_Study text_
# # #
Born a fearless explorer and raised by a family of rugged outdoorsmen Holly sculpted her life to embrace what she holds most dearly: the mystery of nature. As a biologist and award-winning multi-media artist, she is humbly dedicated to humanity’s inherent connection to Mother Earth, protecting our natural environment and serving mankind, especially the under-represented and vulnerable.
A love for all things wild and free combined with an addiction for adventure led her to a degree in biology and minor in Spanish from the University of Northern Colorado. After traversing West Africa, South and Central America, Asia and Europe through various employments and expeditions, such as a solo two-month journey down the Kwitaro and Rupununi Rivers of Guyana aboard a dugout canoe with two Amerindian guides, Holly recognized an immediate need to document indigenous knowledge and the benefits of melding the traditional with the present. She shifted back to studies and was awarded a prestigious Rotary Ambassadorial Scholarship studying traditional environmental knowledge. She received a post graduate diploma in marine studies from the University of the South Pacific in Suva, Fiji with a focus on women fishers and the traditional Fijian calendar, much of which is based on the seasonal rhythms of marine and plant life.
# # #
_What to produce_
Pick up the biography of Holly above after its last sentence and continue it.
# # #
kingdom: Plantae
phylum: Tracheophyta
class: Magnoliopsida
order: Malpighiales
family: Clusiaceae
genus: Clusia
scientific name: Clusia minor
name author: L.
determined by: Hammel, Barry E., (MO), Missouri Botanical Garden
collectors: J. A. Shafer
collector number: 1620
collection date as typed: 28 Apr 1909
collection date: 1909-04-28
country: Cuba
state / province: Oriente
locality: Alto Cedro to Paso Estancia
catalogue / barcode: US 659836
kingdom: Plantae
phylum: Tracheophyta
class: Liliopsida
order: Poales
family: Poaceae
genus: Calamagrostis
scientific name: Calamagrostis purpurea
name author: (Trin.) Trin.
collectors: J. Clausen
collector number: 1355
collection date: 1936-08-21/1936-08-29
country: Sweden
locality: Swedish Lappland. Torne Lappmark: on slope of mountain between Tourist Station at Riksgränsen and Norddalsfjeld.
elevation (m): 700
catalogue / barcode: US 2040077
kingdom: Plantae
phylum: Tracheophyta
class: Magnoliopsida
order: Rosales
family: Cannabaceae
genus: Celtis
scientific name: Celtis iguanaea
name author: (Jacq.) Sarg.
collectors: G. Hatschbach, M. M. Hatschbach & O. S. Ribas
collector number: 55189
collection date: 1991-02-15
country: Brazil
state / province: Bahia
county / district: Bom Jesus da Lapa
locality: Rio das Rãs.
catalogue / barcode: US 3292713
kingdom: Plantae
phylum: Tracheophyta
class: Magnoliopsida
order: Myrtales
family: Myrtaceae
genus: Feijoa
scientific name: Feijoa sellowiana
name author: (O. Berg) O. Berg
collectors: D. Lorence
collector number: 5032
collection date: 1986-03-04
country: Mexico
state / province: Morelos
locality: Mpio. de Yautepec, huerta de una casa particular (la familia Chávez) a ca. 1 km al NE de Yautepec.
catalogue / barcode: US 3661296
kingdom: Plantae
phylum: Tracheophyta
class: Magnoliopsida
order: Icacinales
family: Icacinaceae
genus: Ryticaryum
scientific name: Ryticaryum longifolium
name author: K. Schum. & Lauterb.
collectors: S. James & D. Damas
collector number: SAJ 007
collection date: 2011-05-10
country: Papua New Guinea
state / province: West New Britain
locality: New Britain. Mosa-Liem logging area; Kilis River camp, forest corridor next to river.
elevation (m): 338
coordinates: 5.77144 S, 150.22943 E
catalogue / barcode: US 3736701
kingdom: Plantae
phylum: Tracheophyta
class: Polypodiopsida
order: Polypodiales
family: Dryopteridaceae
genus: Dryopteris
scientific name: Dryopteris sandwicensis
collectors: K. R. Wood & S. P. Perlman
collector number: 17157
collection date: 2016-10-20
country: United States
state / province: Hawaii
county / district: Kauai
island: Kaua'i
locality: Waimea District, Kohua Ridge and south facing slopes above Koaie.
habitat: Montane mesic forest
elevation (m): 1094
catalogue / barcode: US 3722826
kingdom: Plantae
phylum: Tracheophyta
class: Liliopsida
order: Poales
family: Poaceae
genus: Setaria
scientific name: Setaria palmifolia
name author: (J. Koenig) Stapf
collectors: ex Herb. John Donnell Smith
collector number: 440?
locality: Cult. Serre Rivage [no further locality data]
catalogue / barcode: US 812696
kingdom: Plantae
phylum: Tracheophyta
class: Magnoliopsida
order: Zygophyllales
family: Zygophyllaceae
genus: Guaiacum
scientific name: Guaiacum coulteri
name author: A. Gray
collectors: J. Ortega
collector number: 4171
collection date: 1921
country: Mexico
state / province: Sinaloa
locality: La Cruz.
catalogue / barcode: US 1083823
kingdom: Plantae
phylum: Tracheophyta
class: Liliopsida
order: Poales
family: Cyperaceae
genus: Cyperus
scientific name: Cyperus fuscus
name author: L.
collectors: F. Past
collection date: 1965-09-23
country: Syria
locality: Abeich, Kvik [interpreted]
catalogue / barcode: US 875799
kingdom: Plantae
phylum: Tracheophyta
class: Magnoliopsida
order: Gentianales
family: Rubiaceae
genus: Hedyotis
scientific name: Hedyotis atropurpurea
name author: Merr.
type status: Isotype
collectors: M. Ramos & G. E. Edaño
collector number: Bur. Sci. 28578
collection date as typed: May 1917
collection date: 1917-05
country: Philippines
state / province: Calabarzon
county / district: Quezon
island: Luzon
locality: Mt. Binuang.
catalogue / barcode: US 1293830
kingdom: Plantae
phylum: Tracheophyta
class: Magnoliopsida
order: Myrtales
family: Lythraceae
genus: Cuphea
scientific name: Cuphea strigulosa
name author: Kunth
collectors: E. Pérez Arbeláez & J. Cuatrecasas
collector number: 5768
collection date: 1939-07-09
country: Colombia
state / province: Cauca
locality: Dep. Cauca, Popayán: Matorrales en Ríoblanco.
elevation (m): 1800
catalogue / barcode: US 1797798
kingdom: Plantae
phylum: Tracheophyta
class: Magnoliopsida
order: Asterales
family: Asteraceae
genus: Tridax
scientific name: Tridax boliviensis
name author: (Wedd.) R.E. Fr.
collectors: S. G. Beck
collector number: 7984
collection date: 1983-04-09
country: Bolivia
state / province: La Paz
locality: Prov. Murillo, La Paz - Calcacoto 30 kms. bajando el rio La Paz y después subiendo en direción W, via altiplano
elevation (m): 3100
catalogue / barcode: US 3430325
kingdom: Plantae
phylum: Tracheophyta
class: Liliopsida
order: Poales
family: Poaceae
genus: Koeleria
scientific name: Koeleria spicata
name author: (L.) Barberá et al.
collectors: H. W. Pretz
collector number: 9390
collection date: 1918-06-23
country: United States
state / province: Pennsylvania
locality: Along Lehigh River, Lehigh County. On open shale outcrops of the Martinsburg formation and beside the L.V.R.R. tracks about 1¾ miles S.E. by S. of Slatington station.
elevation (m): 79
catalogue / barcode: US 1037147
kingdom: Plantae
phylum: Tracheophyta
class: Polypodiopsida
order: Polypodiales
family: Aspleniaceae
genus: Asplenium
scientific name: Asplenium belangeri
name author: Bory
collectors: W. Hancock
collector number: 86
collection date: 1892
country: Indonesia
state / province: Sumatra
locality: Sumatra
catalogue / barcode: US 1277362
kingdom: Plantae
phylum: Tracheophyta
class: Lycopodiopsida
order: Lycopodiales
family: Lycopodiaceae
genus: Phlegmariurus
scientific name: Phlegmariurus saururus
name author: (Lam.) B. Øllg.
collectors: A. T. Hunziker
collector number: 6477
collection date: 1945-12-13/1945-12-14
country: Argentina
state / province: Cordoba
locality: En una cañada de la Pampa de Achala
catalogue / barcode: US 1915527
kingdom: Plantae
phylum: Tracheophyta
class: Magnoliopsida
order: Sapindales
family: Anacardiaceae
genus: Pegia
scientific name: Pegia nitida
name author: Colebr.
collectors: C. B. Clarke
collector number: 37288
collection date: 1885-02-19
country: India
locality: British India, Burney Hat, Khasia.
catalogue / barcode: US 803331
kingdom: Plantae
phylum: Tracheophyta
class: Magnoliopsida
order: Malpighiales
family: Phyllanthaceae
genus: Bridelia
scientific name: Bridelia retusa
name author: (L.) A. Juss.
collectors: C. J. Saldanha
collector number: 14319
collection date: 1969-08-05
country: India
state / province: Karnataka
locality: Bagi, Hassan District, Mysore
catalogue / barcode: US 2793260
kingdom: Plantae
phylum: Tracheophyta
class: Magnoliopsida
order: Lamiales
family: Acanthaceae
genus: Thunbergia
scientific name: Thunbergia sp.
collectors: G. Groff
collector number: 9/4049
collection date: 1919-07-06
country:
# # #
_Task answer_
As Holly’s scientific career blossomed, she continued to explore her artistic talents, becoming one of Alaska’s most recognized multi-media sculptors. Inspired by the spirit of nature her creations appeal to a wide spectrum of people and are found internationally in diverse public areas including military bases, hospitals, schools, corporations, private collections and recreational areas.
Focused on creating artwork communicating awareness and healing at human, environmental and spiritual levels, Holly uses her art to explore the theory that mankind’s lost connection with nature is at the heart of our environmental and societal challenges. Her art serves as an excellent medium to bridge the gap between science and the public at large. Recently she has expanded from sculpture into painting, photography, film making and writing.
Holly currently ebbs and flows between her home in Wasilla, Alaska, Molokai, Hawaii and the Fiji Islands. Outside of her art in Alaska, she works as a seasonal research assistant for Winged Whale Research and their 40-year study of humpback whales in Prince William Sound. In Hawaii she dedicates herself to the restoration of traditional fishponds, educating youth and adults about traditional knowledge at Kahina Po’haku Fish Pond on the island of Molokai.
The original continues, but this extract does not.